What this task involves
From the entries below, copy exactly the lines from the one that contains "X130276380Y-100619047D01*" through the one that contains "X130181142Y-100190476D01*", both included, and only those.

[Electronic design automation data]
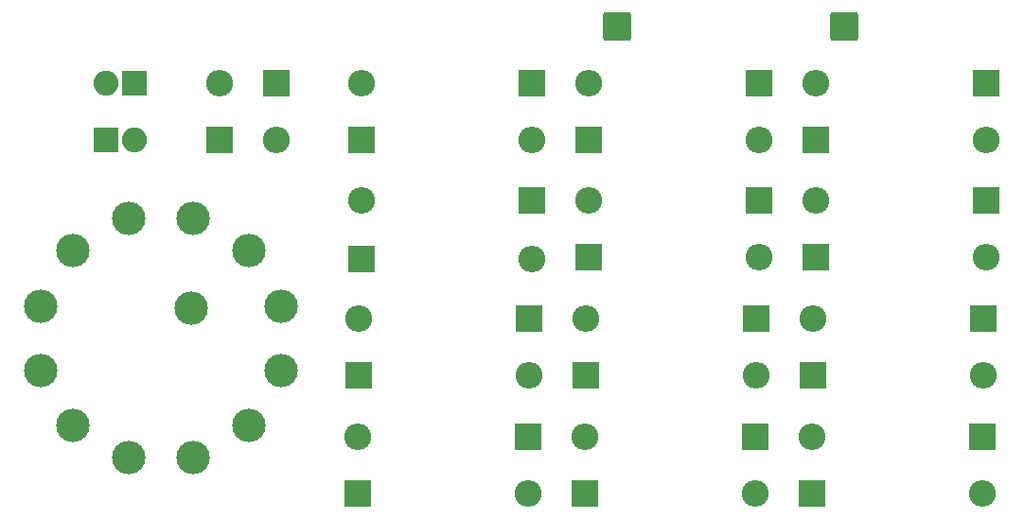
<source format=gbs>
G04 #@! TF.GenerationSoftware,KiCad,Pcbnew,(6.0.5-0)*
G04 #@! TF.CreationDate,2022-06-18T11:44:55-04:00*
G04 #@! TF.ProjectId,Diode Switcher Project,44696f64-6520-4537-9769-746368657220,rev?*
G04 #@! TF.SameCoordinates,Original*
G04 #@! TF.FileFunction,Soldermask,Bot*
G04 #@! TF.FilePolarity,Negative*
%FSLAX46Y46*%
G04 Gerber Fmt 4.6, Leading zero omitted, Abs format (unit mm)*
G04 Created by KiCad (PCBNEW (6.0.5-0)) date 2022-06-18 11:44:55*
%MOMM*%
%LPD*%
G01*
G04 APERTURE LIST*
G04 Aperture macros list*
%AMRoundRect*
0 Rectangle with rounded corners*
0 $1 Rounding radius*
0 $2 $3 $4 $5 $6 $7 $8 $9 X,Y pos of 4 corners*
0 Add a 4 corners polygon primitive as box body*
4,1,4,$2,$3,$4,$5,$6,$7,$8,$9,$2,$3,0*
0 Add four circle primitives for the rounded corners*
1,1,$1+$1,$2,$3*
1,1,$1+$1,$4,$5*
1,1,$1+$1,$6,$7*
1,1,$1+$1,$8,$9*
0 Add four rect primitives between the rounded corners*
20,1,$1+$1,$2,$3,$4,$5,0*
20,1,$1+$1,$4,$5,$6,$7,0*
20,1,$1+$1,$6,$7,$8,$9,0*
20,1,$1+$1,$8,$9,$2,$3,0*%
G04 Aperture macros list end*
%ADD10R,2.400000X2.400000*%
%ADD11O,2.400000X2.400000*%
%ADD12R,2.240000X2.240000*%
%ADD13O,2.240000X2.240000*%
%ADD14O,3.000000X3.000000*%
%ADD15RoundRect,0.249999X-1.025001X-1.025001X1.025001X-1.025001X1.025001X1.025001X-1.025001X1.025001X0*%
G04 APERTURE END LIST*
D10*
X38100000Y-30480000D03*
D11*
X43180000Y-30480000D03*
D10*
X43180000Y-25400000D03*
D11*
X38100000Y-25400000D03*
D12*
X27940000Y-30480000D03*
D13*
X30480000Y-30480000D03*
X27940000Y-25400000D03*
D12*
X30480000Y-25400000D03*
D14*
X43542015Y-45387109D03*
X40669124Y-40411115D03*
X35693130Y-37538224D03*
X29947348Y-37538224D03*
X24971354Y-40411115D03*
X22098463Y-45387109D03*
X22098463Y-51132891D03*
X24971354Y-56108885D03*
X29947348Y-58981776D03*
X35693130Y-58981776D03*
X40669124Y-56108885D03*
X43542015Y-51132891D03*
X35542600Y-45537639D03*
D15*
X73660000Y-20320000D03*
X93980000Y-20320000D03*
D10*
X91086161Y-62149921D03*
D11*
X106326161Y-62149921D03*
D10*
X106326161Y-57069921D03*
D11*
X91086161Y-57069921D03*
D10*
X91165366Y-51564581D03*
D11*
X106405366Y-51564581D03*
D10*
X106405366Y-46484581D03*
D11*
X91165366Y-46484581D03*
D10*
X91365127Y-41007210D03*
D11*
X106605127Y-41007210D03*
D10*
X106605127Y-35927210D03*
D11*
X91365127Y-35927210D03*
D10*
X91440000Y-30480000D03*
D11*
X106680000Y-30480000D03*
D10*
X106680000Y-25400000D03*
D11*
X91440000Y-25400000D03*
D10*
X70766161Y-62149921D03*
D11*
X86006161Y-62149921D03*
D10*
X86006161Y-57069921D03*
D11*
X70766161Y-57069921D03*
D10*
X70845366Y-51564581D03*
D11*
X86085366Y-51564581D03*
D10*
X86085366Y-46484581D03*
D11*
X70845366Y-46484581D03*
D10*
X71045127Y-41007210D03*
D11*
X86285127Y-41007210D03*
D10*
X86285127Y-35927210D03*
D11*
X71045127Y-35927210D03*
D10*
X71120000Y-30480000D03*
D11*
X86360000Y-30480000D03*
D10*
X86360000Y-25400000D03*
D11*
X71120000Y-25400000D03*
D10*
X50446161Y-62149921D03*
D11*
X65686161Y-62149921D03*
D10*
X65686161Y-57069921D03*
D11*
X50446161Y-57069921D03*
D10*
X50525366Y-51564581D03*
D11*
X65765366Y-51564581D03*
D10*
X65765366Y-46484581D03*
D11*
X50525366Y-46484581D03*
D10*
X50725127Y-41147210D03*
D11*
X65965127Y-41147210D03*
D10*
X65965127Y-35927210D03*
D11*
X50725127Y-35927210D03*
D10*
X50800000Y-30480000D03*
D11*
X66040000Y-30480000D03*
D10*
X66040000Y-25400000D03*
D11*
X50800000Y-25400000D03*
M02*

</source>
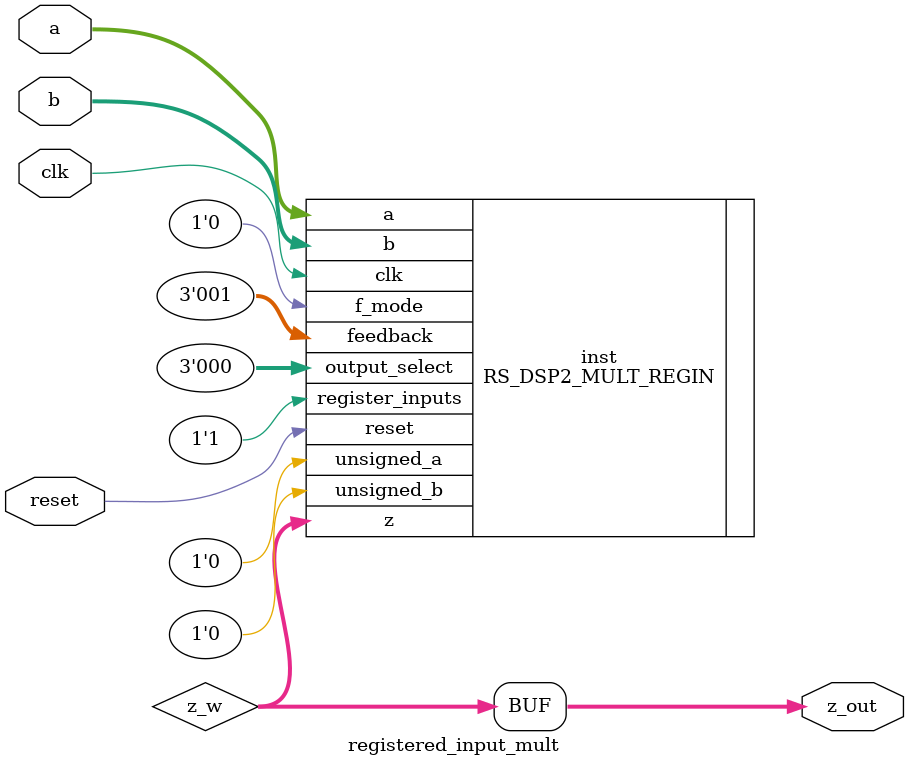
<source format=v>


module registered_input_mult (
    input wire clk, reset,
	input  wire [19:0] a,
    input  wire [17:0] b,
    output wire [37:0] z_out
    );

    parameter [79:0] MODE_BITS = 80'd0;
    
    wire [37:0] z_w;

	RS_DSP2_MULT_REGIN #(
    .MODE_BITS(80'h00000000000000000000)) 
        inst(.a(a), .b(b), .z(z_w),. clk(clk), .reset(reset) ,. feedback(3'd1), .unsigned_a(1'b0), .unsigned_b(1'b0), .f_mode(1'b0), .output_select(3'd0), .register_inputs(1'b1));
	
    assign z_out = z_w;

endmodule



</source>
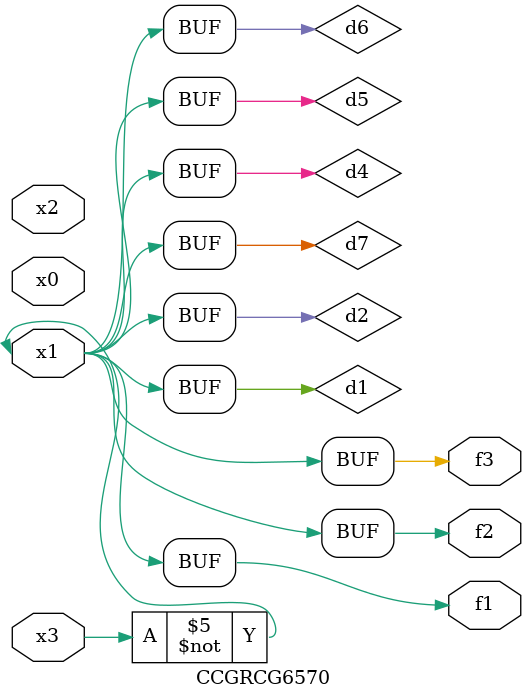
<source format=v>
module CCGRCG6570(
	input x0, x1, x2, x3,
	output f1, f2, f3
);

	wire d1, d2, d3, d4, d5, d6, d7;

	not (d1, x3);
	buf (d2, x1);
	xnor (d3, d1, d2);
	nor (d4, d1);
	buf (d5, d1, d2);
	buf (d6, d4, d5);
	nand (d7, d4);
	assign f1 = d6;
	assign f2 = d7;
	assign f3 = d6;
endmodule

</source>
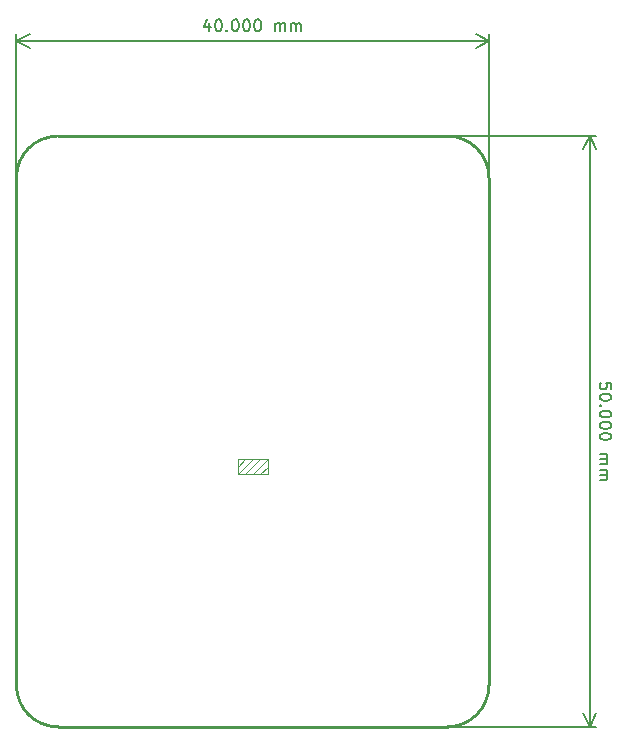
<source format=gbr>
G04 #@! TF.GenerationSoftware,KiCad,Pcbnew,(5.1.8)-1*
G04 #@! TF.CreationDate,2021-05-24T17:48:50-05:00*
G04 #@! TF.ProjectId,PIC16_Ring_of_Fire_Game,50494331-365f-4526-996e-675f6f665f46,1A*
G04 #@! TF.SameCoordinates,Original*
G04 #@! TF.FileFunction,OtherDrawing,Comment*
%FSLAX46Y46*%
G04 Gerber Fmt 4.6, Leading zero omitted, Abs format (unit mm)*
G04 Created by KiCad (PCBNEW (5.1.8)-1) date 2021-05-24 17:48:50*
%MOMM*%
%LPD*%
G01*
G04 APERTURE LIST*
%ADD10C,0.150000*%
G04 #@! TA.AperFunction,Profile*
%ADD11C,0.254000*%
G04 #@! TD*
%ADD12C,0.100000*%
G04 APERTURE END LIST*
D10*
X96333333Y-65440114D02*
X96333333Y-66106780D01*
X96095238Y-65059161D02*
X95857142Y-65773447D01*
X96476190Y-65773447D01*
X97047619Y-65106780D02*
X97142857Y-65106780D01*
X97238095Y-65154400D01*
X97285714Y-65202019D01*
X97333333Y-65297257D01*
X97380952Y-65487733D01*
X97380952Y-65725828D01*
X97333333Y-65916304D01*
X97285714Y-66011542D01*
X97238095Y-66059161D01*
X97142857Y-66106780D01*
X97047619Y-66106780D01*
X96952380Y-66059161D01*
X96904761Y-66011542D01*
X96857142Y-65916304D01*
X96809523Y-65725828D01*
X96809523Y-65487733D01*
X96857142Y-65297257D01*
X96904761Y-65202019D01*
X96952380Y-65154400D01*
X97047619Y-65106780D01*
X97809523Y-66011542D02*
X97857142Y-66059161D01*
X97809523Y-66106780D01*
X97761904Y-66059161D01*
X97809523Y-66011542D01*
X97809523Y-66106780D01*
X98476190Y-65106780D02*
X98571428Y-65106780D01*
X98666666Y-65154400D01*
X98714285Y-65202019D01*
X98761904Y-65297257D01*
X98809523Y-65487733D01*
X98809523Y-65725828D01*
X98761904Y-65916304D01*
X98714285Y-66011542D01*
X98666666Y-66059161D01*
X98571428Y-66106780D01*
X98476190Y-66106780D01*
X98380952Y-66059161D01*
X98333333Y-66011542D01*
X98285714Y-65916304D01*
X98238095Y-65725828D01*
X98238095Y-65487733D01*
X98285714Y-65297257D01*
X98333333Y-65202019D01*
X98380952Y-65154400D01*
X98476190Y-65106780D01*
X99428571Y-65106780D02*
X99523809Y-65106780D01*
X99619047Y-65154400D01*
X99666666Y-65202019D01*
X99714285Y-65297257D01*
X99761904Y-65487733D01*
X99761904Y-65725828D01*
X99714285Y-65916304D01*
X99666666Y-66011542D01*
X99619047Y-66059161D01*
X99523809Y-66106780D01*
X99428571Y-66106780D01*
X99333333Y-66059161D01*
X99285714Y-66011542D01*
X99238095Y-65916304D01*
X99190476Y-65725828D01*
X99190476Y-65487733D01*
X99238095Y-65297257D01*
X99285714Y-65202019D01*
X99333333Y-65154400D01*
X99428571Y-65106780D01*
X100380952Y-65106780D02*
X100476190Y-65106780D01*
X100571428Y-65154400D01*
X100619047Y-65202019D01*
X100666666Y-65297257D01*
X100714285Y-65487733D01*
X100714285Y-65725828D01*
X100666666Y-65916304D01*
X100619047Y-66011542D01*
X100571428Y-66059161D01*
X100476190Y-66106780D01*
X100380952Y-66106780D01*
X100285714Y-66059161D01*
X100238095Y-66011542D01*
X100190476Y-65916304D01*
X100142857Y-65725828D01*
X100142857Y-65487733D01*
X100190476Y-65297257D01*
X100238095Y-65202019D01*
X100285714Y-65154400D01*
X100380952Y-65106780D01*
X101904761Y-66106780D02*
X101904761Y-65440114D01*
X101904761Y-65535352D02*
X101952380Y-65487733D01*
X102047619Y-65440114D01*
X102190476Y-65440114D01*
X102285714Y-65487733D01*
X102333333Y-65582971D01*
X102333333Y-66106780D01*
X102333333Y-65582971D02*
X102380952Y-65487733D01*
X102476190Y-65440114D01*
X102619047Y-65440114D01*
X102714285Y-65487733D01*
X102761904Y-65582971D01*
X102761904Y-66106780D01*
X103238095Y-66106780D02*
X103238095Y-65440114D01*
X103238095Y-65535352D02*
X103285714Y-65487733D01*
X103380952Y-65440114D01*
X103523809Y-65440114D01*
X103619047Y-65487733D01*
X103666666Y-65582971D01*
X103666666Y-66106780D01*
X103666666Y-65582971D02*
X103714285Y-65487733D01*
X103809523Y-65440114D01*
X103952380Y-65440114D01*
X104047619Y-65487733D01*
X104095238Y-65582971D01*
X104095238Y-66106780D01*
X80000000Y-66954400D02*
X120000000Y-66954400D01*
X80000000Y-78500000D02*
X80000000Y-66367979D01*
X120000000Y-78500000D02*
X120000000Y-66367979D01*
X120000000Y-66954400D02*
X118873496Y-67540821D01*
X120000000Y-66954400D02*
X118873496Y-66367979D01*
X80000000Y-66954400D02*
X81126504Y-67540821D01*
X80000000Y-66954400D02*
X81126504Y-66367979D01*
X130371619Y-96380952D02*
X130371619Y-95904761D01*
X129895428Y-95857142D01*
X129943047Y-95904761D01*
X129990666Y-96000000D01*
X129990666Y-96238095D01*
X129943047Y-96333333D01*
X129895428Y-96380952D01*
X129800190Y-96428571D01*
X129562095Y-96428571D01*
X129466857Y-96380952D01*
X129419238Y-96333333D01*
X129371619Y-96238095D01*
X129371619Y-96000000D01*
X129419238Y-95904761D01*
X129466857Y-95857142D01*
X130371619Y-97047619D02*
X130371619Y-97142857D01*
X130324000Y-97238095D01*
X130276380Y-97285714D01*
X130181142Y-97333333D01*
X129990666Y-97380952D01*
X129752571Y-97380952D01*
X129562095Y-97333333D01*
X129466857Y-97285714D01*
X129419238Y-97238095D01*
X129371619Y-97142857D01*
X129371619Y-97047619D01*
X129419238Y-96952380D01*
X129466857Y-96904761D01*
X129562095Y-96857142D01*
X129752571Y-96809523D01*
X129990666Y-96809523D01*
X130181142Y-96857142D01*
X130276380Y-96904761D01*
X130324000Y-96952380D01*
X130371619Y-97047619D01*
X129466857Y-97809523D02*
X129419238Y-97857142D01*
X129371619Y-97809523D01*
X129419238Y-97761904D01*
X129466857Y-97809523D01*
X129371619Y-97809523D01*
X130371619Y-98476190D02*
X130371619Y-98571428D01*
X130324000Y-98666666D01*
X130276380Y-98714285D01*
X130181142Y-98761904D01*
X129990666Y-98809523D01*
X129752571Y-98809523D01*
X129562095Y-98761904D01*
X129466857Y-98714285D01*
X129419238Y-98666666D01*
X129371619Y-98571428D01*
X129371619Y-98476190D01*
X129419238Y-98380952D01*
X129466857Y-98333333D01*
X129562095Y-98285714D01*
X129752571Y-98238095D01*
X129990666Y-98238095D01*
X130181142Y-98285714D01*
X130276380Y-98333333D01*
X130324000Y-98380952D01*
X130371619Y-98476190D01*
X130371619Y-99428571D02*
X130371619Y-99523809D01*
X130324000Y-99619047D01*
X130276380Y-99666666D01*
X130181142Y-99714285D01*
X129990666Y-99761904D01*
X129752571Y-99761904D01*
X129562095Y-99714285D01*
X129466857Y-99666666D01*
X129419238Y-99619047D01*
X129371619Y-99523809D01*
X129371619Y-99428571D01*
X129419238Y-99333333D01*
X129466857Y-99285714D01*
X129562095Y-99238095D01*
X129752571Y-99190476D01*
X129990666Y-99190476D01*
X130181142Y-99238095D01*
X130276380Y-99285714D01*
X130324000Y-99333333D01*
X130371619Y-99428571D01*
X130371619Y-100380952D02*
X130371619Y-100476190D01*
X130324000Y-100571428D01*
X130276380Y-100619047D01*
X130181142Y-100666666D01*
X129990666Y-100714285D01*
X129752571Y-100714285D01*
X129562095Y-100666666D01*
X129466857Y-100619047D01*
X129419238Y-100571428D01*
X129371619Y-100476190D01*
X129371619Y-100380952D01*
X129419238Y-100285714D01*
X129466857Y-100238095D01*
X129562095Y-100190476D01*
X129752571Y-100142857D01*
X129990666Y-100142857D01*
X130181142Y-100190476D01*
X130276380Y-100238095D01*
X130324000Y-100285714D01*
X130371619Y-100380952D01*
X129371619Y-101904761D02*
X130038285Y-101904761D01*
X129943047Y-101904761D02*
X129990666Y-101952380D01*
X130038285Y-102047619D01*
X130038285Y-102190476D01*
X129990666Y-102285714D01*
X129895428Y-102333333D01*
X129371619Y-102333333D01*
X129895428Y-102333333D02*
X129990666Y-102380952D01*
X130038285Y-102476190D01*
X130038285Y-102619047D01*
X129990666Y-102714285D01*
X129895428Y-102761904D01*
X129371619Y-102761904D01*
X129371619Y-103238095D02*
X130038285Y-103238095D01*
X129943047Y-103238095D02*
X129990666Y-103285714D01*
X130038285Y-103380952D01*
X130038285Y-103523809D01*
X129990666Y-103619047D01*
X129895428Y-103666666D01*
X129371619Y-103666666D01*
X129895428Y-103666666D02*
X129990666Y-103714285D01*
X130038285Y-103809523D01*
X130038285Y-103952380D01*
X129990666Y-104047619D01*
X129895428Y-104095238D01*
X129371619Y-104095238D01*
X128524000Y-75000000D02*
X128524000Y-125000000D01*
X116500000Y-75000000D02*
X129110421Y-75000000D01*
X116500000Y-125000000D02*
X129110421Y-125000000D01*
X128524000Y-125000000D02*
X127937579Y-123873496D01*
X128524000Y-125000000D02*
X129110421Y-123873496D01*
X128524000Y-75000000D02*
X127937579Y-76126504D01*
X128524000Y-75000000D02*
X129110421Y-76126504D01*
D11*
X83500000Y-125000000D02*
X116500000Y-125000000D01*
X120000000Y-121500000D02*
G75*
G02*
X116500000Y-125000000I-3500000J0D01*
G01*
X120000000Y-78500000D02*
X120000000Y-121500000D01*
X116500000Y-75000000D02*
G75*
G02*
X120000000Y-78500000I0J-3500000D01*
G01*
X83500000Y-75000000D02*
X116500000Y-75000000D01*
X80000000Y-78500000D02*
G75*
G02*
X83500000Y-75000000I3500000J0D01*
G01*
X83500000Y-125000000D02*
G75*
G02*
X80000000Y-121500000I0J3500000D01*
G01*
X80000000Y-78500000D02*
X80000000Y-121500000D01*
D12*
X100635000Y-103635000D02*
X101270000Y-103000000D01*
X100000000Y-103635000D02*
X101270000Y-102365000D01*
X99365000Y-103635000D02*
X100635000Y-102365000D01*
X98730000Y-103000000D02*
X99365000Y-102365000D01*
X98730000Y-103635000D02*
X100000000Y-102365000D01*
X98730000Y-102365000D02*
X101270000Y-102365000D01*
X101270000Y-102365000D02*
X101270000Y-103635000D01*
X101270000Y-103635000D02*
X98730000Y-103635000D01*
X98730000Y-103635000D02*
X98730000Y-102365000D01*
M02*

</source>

Exercise output
X130276380Y-100619047D01*
X130181142Y-100666666D01*
X129990666Y-100714285D01*
X129752571Y-100714285D01*
X129562095Y-100666666D01*
X129466857Y-100619047D01*
X129419238Y-100571428D01*
X129371619Y-100476190D01*
X129371619Y-100380952D01*
X129419238Y-100285714D01*
X129466857Y-100238095D01*
X129562095Y-100190476D01*
X129752571Y-100142857D01*
X129990666Y-100142857D01*
X130181142Y-100190476D01*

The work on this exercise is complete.